Une drôle d’histoire d’amour est en route, très vite démarrée dans la tête de Georges. Les faits, eux, mettent plus de temps à venir. Tout le monde a le droit de se faire des idées lui écrit Marguerite pour clore l’affaire. Croirez-vous qu’elle s’arrête là ? Gardons à l’esprit l’incandescence de Marguerite ; qui plus est, pas du tout du genre à se laisser consumer…

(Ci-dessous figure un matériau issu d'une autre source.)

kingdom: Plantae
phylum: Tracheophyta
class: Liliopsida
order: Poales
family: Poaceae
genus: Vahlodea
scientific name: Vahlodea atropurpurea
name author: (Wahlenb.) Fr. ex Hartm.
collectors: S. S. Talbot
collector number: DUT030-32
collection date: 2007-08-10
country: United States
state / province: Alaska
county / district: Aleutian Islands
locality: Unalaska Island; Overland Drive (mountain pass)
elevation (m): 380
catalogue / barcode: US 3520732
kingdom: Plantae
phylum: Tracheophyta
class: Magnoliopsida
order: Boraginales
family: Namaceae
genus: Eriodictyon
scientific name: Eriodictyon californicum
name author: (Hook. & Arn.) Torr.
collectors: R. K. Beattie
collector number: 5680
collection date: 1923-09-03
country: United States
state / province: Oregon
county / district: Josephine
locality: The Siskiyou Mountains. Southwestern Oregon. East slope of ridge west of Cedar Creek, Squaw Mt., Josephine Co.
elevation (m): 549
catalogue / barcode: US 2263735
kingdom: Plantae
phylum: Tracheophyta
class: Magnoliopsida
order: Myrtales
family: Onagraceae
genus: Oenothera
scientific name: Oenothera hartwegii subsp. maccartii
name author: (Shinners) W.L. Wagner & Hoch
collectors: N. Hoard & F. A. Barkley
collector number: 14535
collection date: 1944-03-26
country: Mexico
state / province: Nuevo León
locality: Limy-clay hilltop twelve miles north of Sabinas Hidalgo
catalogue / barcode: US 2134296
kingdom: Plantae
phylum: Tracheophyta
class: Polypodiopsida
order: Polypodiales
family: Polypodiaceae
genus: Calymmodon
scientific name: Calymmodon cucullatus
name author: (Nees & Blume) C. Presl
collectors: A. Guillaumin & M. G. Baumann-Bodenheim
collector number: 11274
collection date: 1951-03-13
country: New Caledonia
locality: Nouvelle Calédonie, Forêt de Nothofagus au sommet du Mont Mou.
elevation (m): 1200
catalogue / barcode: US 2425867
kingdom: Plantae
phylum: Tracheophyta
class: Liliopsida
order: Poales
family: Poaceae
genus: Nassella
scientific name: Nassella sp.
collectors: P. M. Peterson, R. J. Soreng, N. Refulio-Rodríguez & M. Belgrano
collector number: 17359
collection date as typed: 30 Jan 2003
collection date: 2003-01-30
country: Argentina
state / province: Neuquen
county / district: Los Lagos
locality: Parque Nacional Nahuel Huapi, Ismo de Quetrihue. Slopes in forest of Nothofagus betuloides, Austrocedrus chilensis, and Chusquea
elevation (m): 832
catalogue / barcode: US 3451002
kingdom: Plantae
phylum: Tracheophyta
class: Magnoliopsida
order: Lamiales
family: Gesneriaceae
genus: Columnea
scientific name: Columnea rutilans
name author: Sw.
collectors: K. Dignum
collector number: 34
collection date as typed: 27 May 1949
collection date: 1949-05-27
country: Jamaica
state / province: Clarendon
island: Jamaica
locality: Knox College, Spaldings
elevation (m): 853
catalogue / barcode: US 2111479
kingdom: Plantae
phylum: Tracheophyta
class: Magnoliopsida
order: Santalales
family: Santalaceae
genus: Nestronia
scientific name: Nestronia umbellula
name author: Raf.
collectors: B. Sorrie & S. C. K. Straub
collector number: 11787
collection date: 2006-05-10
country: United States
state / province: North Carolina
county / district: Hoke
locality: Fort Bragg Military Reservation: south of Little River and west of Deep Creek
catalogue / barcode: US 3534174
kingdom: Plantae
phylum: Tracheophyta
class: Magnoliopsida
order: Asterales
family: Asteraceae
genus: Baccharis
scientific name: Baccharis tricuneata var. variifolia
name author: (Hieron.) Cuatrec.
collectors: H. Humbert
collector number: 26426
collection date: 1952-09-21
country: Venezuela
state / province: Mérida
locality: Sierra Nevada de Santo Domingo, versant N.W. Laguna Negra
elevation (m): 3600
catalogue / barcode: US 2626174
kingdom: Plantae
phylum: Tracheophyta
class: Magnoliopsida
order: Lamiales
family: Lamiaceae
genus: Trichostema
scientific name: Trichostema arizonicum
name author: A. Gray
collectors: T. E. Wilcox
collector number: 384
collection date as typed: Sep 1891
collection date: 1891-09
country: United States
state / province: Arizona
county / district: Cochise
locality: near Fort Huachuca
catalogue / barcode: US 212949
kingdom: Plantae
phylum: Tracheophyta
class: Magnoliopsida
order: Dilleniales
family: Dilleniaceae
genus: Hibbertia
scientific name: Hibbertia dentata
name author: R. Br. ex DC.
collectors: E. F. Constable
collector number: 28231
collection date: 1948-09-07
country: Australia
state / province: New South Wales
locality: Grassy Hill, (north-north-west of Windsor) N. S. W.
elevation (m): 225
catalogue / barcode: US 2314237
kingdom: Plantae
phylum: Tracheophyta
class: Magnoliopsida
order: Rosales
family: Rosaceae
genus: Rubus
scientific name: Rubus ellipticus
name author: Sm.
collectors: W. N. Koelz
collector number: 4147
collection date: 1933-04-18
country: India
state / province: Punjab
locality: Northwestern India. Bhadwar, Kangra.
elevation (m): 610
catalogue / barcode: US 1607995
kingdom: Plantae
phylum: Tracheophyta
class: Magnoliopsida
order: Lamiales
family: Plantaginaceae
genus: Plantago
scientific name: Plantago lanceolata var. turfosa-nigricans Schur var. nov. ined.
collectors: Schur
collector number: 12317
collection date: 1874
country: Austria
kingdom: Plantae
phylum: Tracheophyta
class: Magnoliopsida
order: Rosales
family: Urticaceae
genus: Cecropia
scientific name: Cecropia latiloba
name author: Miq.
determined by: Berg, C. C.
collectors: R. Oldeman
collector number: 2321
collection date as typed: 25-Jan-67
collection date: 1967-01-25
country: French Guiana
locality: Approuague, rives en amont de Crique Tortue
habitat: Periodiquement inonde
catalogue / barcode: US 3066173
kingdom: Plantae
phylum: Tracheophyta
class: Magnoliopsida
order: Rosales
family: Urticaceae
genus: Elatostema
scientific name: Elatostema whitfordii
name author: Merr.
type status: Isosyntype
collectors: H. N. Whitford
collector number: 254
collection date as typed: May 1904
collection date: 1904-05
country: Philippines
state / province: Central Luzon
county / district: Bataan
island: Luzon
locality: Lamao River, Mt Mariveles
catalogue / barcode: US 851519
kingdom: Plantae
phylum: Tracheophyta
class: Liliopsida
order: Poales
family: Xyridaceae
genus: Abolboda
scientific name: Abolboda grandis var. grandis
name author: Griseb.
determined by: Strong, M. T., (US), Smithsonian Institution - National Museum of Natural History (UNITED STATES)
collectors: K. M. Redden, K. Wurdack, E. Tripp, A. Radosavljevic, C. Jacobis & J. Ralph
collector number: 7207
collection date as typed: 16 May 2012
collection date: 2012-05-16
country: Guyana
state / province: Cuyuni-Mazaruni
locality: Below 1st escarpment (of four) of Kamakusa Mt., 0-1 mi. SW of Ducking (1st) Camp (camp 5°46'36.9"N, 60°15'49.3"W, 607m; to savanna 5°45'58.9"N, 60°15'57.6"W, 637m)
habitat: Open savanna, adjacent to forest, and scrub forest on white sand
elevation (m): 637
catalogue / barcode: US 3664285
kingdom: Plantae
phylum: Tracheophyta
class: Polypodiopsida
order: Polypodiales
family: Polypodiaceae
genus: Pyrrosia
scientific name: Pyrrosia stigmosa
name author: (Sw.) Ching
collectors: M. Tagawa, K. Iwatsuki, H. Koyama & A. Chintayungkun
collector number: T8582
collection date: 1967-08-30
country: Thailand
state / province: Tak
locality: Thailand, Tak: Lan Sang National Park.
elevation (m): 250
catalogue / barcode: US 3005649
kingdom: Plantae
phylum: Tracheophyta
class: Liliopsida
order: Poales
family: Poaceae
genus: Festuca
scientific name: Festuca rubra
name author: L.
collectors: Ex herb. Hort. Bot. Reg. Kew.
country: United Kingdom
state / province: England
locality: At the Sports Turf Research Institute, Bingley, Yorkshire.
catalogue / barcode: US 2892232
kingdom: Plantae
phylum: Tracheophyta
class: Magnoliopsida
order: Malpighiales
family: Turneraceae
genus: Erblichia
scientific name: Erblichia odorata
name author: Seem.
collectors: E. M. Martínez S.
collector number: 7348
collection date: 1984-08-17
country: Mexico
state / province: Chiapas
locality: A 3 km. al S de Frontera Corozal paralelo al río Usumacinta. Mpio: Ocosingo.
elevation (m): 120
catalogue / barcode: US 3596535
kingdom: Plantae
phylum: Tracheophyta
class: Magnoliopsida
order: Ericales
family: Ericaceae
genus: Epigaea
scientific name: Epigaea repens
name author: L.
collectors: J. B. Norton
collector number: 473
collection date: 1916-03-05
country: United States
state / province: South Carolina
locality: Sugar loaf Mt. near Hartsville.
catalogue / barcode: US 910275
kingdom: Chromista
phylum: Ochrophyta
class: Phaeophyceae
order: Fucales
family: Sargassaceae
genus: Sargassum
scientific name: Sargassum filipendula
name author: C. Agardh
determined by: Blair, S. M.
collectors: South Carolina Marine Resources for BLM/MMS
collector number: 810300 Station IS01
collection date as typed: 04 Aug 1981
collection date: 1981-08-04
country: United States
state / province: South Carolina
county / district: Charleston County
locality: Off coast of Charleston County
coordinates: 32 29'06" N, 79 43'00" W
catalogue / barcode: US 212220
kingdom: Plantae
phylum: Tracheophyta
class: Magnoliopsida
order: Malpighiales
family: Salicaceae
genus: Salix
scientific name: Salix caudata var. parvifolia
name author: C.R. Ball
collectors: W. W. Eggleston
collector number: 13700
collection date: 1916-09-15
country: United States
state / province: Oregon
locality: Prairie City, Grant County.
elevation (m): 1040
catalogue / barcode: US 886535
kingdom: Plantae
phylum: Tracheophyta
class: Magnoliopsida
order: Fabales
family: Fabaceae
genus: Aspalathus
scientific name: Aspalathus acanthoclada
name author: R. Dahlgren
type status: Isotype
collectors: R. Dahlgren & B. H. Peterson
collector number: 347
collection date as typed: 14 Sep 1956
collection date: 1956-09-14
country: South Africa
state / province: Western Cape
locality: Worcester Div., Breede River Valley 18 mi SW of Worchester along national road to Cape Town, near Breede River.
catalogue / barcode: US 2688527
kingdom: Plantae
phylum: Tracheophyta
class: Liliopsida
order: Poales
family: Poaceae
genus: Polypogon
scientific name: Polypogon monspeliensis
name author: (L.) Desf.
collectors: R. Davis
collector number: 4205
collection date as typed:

Autour d’eux, Alain Resnais fait vivre des personnages secondaires tout aussi parfaits ; il les aime autant que les premiers. Des flics (Mathieu Almaric et Michel Vuillermoz) nommés Bernard de Bordeaux et Lucien d’Orange que l’on adore. Une Emmanuelle Devos les deux pieds sur terre qui décolle au premier courant d’air frais entré par la fenêtre de sa voiture. Anne Consigny en épouse plan-plan qui s’abandonne elle aussi à la passion de Georges pour Marguerite.
Il y a au sol et dans le ciel un avion façon Saint-Exupéry de très grande importance aussi ; des fleurs autres que Marguerite, jusque dans les lieux ; des herbes folles et une pelouse tondue de près qui ne trompe personne. Sur la route qui sépare Marguerite et Georges, il y a des feux qui passent au rouge, puis au vert, puis au rouge ; et aussi du cinéma, un film de cinéma dans une salle de cinéma, et un baiser de cinéma avec une musique de cinéma. Il y a… mille choses, les mille reflets de la fantaisie d’Alain Resnais (87 ans) : brillante, colorée, follement réjouissante.

Les herbes folles
Un thriller amoureux d’Alain Resnais
Avec Sabine Azéma, André Dussollier, Anne Consigny, Mathieu Almaric, Emmanuelle Devos…
Durée 1 h 44

Les herbes folles est adapté du roman de Christian Gailly L’incident. Il a reçu le Prix exceptionnel du Jury au dernier festival de Cannes et est nominé dans 4 catégorie pour les César 2010, dont le César du meilleur film.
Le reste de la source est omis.